Sebelum kita menyadari manfaat laten itu,kita mengklaim dunia pendidikan di tanah air sedang diselimuti kabut hitam, semua aktivitas belajar terpaksa dihentikan sejenak. Tapi, niat tulus pemerintah tidak pernah berhenti untuk menggerakkan roda pemberdayaan. Sehingga, Covid-19 memaksa kita keluar dari cara cara lama untuk bisa segera beradaptasi di era pendidikan abad 21, yang salah satunya ialah digitalisasi pendidikan.

Namun, perjalanan perkembangan pendidikan di tanah air saat ini tidak bisa dikatakan mulus. sederet persoalan masih banyak yang terkubur dan belum tuntas,karena secara keseluruhan pendidikan di tanah air harus masuk pada fase transformasi digital. Sebab, pekerjaan rumah yang paling besar dari transformasi pendidikan kita adalah bagaimana untuk menyelaraskan segala sumber daya yang ada di semua sekolah.

Hal ini akhirnya muncul ke permukaan, bahwa kesenjangan sumber daya digital di semua sekolah hampir tidak terdistribusi secara merata. Tentunya hal ini menjadi hambatan untuk kita semua. Dalam mendukung gerakan-gerakan perubahan tadi. Kondisi ini juga sangat berdampak pada kemajuan pendidikan kita, selain keterbatasan akses literatur,bisa jadi memicu munculnya sikap psimitis dari pihak sekolah yang belum merasakan kue pembangunan itu.

Untuk sekolah sekolah yang berada di wilayah 3T (Tertinggal, Terlalu, Terpencil) tentu sangat merasakan, serta dilematis. Di sisi lain kita dipaksa untuk belajar dari rumah, di sisi lain kita dipaksa untuk segera bertranformasi ke sistem digital. Probelm seperti ini tidak bisa dilihat sebelah mata, mengingat pemerataan akses jaringan internet untuk semua sekolah harus bisa menjadi prioritas, dan tidak bisa menggunakan prinsip sekolah sekolah di luar wilayah 3T menjadi prioritas.Untuk itu, sangat disayangkan jika ukuran keberhasilan pendidikan kita menggunakan standar wilayah kota,yang eksotik, kaya akan sumber daya.

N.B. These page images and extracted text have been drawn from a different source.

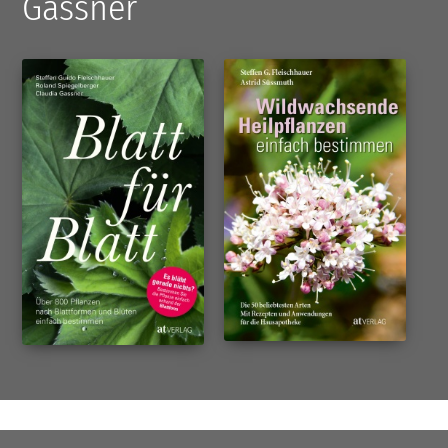
Gassner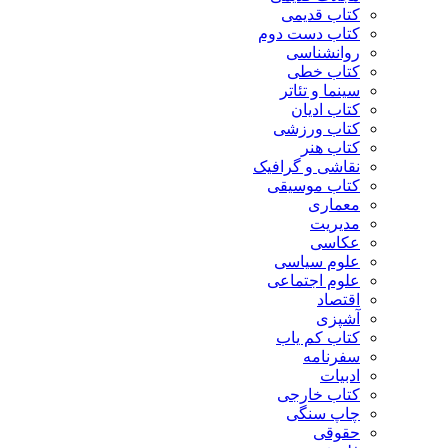
کتاب قدیمی
کتاب دست دوم
روانشناسی
کتاب خطی
سینما و تئاتر
کتاب ادیان
کتاب ورزشی
کتاب هنر
نقاشی و گرافیک
کتاب موسیقی
معماری
مدیریت
عکاسی
علوم سیاسی
علوم اجتماعی
اقتصاد
آشپزی
کتاب کم یاب
سفرنامه
ادبیات
کتاب خارجی
چاپ سنگی
حقوقی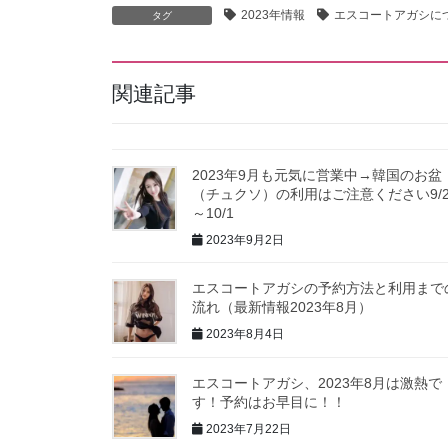
2023年情報
エスコートアガシに
タグ
関連記事
2023年9月も元気に営業中→韓国のお盆
（チュクソ）の利用はご注意ください9/2
～10/1
2023年9月2日
エスコートアガシの予約方法と利用まで
流れ（最新情報2023年8月）
2023年8月4日
エスコートアガシ、2023年8月は激熱で
す！予約はお早目に！！
2023年7月22日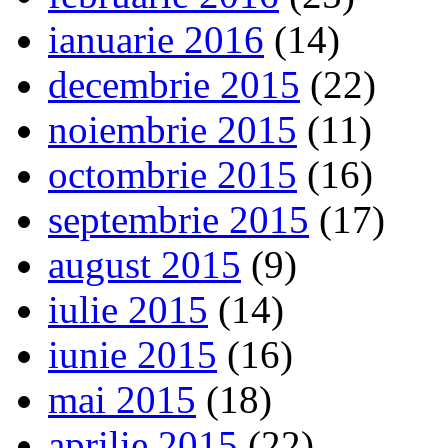
ianuarie 2016
(14)
decembrie 2015
(22)
noiembrie 2015
(11)
octombrie 2015
(16)
septembrie 2015
(17)
august 2015
(9)
iulie 2015
(14)
iunie 2015
(16)
mai 2015
(18)
aprilie 2015
(22)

Kesenjangan-kesenjangan infrastruktur digital semacam ini bisa saja memunculkan stigma di mata publik, bahwa jika kita bicara tentang mutu pendidikan itu selalu identik dengan Jawa atau wilayah kota. Sebaliknya jika berbicara tentang kegagalan pendidikan kita itu selalu identik dengan sekolah sekolah yang berada di wilayah 3T. Apa yang perlu kita analogikan di sini ialah bahwa, Indonesia tidak bisa saja diterangi oleh obor yang ada di Monas. Tapi, Indonesia akan menjadi lebih terang oleh lilin-lilin kecil di daerah yang terpencil.

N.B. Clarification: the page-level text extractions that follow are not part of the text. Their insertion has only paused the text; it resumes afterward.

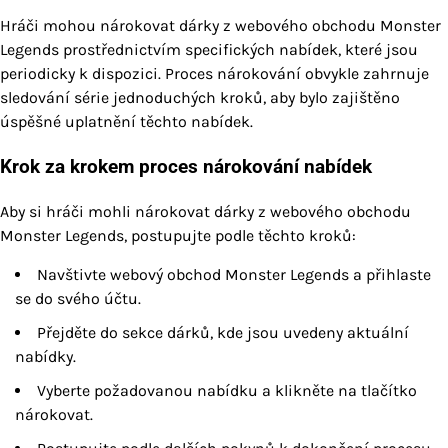
Hráči mohou nárokovat dárky z webového obchodu Monster
Legends prostřednictvím specifických nabídek, které jsou
periodicky k dispozici. Proces nárokování obvykle zahrnuje
sledování série jednoduchých kroků, aby bylo zajištěno
úspěšné uplatnění těchto nabídek.
Krok za krokem proces nárokování nabídek
Aby si hráči mohli nárokovat dárky z webového obchodu
Monster Legends, postupujte podle těchto kroků:
Navštivte webový obchod Monster Legends a přihlaste
se do svého účtu.
Přejděte do sekce dárků, kde jsou uvedeny aktuální
nabídky.
Vyberte požadovanou nabídku a klikněte na tlačítko
nárokovat.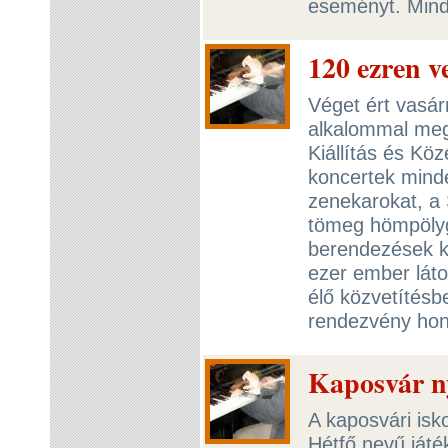
eseményt. Min
120 ezren v
Véget ért vasár
alkalommal meg
Kiállítás és Köz
koncertek minde
zenekarokat, a
tömeg hömpölyg
berendezések k
ezer ember lát
élő közvetítésb
rendezvény hon
Kaposvár ny
A kaposvári isk
Hétfő nevű játék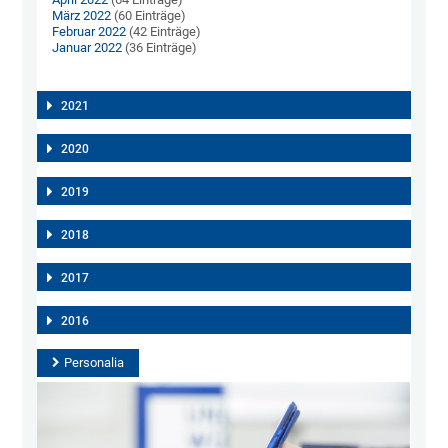
März 2022
(60 Einträge)
Februar 2022
(42 Einträge)
Januar 2022
(36 Einträge)
2021
2020
2019
2018
2017
2016
Personalia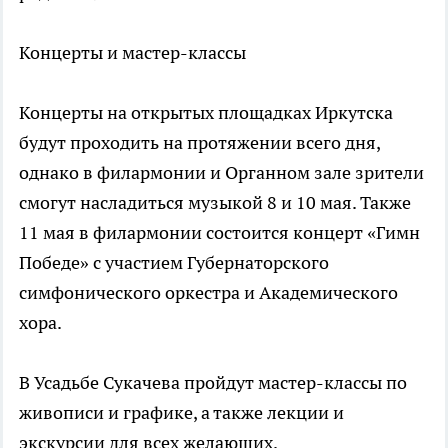
Концерты и мастер-классы
Концерты на открытых площадках Иркутска
будут проходить на протяжении всего дня,
однако в филармонии и Органном зале зрители
смогут насладиться музыкой 8 и 10 мая. Также
11 мая в филармонии состоится концерт «Гимн
Победе» с участием Губернаторского
симфонического оркестра и Академического
хора.
В Усадьбе Сукачева пройдут мастер-классы по
живописи и графике, а также лекции и
экскурсии для всех желающих.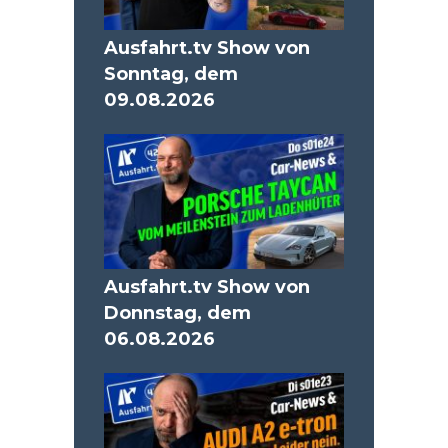
Ausfahrt.tv Show von
Sonntag, dem
09.08.2026
Ausfahrt.tv Show von
Donnstag, dem
06.08.2026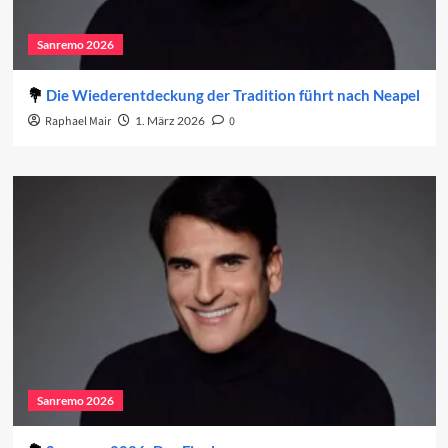
Sanremo 2026
Die Wiederentdeckung der Tradition führt nach Neapel
Raphael Mair
1. März 2026
0
Sanremo 2026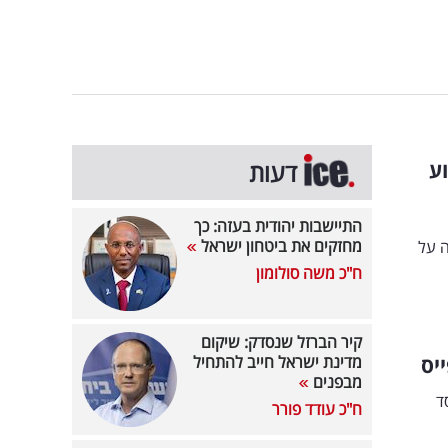
ע
דעות
התיישבות יהודית בעזה: כך
מחזקים את ביטחון ישראל
 על
ח"כ משה סולומון
קיר הברזל שנסדק: שיקום
יס
מדינת ישראל חייב להתחיל
מבפנים
ד
ח"כ עודד פורר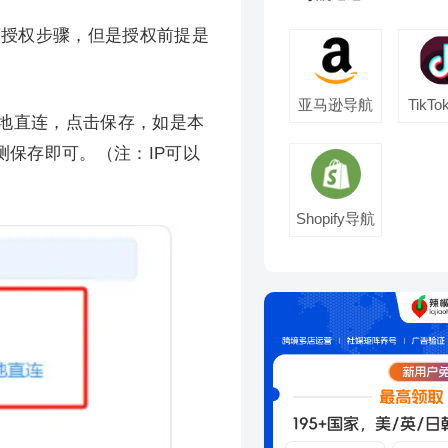
店授权步骤，但是授权前提是
亚马逊导航
TikT
本地直连，点击保存，如是本
测保存即可。（注：IP可以
Shopify导航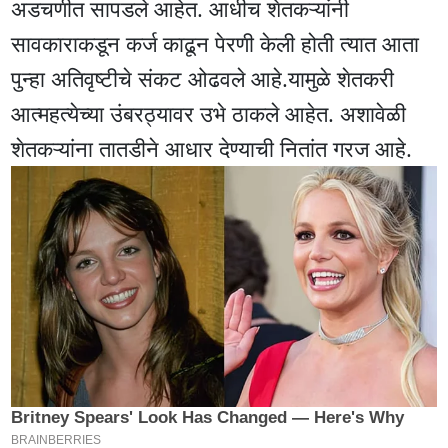
अडचणीत सापडले आहेत. आधीच शेतकऱ्यांनी
सावकाराकडून कर्ज काढून पेरणी केली होती त्यात आता
पुन्हा अतिवृष्टीचे संकट ओढवले आहे.यामुळे शेतकरी
आत्महत्येच्या उंबरठ्यावर उभे ठाकले आहेत. अशावेळी
शेतकऱ्यांना तातडीने आधार देण्याची नितांत गरज आहे.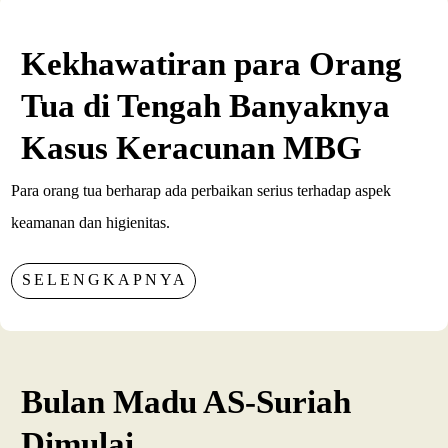
Kekhawatiran para Orang
Tua di Tengah Banyaknya
Kasus Keracunan MBG
Para orang tua berharap ada perbaikan serius terhadap aspek
keamanan dan higienitas.
SELENGKAPNYA
Bulan Madu AS-Suriah
Dimulai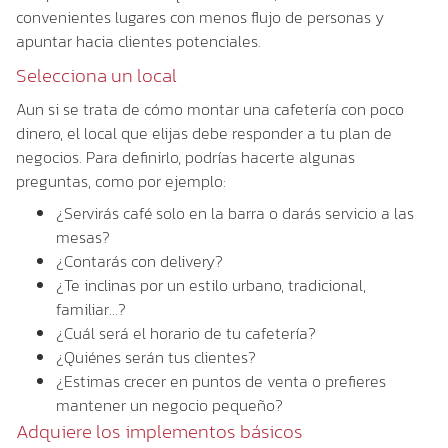
convenientes lugares con menos flujo de personas y
apuntar hacia clientes potenciales.
Selecciona un local
Aun si se trata de cómo montar una cafetería con poco
dinero, el local que elijas debe responder a tu plan de
negocios. Para definirlo, podrías hacerte algunas
preguntas, como por ejemplo:
¿Servirás café solo en la barra o darás servicio a las
mesas?
¿Contarás con delivery?
¿Te inclinas por un estilo urbano, tradicional,
familiar…?
¿Cuál será el horario de tu cafetería?
¿Quiénes serán tus clientes?
¿Estimas crecer en puntos de venta o prefieres
mantener un negocio pequeño?
Adquiere los implementos básicos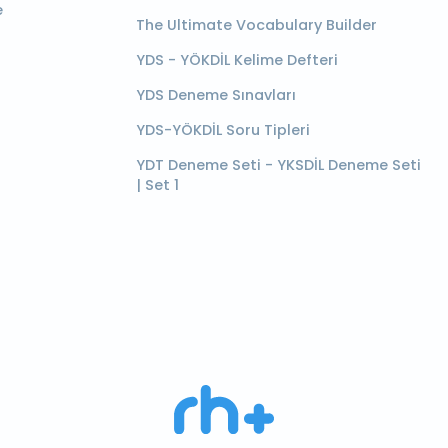
e
The Ultimate Vocabulary Builder
YDS - YÖKDİL Kelime Defteri
YDS Deneme Sınavları
YDS-YÖKDİL Soru Tipleri
YDT Deneme Seti - YKSDİL Deneme Seti
| Set 1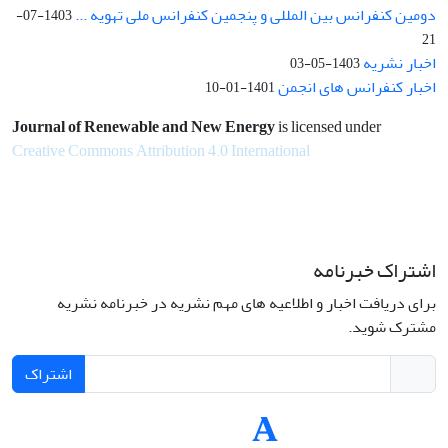
دومین کنفرانس بین المللی و پنجمین کنفرانس ملی تهویه ...
1403-07-
21
اخبار نشریه
1403-05-03
اخبار کنفرانس های انجمن
1401-01-10
Journal of Renewable and New Energy
is licensed under
Creative Commons Attribution 4.0 International
اشتراک خبرنامه
برای دریافت اخبار و اطلاعیه های مهم نشریه در خبرنامه نشریه
مشترک شوید.
اشتراک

Harapannya, cerita tentang kesenjangan infrastruktur digital hari ini tidak terus bernapas panjang. Perlu sentuhan sentuhan tangan mulia dari pemerintah untuk upaya pemerataan infrastruktur jaringan komunikasi di setiap sekolah guna mendukung spirit pembelajaran kontekstual untuk wajah pendidikan Indonesia yang lebih cerah kedepannya.